Acharya also perused the possibility of selling off the "valuable and sizable deposit franchises" to private capital providers, which means selling the branch network from where deposits are raised to private parties, and suggested that smaller banks should be taken as a test case for this.
“These questions keep me awake at nights. I fear time is running out,” Acharya said.
“The Indradhanush was a good plan, but to end the Indian story differently, we need soon a much more powerful plan — Sudarshan Chakra — aimed at swiftly, within months if not weeks, for restoring public sector bank health, in current ownership structure or otherwise,” he said.

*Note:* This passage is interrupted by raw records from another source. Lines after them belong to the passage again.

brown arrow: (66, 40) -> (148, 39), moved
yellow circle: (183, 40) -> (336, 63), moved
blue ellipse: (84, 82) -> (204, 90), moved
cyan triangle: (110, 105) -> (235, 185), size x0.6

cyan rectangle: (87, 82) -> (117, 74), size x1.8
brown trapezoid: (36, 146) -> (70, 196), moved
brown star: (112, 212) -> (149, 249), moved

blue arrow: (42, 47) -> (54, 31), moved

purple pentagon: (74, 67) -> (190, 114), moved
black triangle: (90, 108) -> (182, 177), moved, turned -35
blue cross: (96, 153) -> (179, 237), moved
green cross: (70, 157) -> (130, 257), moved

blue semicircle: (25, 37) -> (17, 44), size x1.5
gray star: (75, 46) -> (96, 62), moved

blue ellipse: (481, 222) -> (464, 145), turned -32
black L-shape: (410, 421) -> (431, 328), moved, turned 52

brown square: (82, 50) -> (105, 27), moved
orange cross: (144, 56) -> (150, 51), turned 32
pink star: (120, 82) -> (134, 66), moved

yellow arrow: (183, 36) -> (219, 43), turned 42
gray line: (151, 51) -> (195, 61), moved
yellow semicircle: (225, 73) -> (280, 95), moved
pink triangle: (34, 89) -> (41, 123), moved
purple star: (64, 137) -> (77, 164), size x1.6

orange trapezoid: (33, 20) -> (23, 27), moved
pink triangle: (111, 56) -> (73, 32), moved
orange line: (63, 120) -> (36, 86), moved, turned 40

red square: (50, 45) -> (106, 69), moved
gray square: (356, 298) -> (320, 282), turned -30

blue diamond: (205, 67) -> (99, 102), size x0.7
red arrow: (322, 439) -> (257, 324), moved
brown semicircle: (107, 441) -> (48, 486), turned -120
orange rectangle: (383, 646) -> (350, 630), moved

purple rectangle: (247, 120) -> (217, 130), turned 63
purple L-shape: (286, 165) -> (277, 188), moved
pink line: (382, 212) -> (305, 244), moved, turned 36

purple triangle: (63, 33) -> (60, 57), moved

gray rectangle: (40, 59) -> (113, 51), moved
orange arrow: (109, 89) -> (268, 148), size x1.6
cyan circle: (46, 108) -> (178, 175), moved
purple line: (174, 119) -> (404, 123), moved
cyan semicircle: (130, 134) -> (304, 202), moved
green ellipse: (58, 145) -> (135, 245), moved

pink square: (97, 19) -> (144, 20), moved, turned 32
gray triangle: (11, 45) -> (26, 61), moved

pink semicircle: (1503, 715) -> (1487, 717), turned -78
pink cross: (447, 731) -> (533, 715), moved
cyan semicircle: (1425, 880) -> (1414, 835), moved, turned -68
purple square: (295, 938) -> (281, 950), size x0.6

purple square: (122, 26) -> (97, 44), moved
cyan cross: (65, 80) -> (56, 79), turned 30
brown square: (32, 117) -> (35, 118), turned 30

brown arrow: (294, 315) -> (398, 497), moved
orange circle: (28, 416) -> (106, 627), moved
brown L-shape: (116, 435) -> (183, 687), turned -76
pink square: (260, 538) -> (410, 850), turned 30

The primary cause of the recent slowdown in growth has been the stress on banks’ balance sheets, Acharya said, adding: “… under-capitalised banks have capital only to survive, not to grow; those banks barely meeting the capital requirements will want to generate capital quickly, focusing on high-interest margins at the cost of high loan volumes”.
The IBC will address much of the stress on banks’ balance sheets by time-bound resolution. Acharya admitted that in the absence of the bankruptcy code, “the final outcomes have not been too satisfactory,” of the resolution schemes introduced by the RBI.
“The schemes were cherry-picked by banks to keep loan-loss provisions low rather than to resolve stressed assets,” he said.
The deputy governor also said the central bank’s internal committee on improving monetary policy transmission will be finishing its report by the last week of September.
However, if the resolution is not effective, it effectively prevents the banks from passing on rate benefits to their customers.